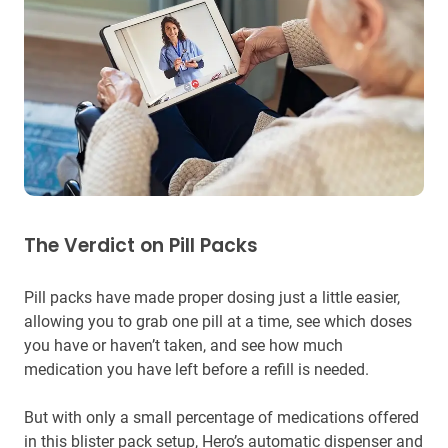
The Verdict on Pill Packs
Pill packs have made proper dosing just a little easier,
allowing you to grab one pill at a time, see which doses
you have or haven’t taken, and see how much
medication you have left before a refill is needed.
But with only a small percentage of medications offered
in this blister pack setup, Hero’s automatic dispenser and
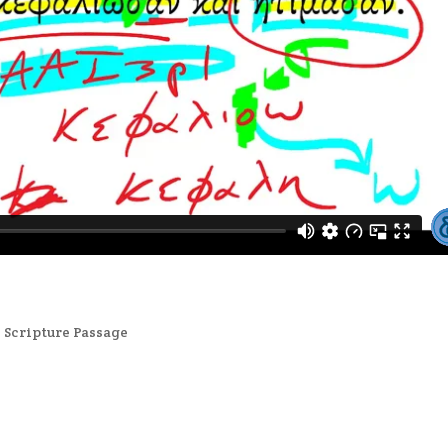
,
Scripture Passage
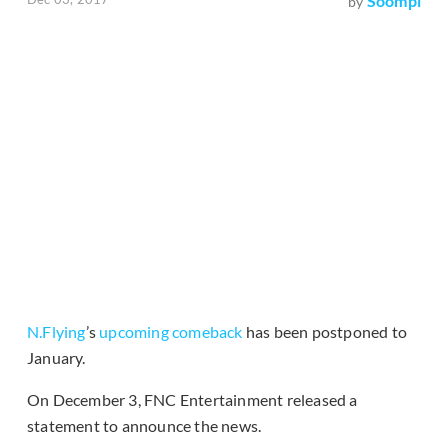
Soompi
by
N.Flying
’s
upcoming comeback
has been postponed to
January.
On December 3, FNC Entertainment released a
statement to announce the news.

▬▬▬▬▬▬

▶ _Work task_
Pull out all lines in the data above that include "have".

▶ _Output_
Pill packs have made proper dosing just a little easier,
you have or haven’t taken, and see how much
medication you have left before a refill is needed.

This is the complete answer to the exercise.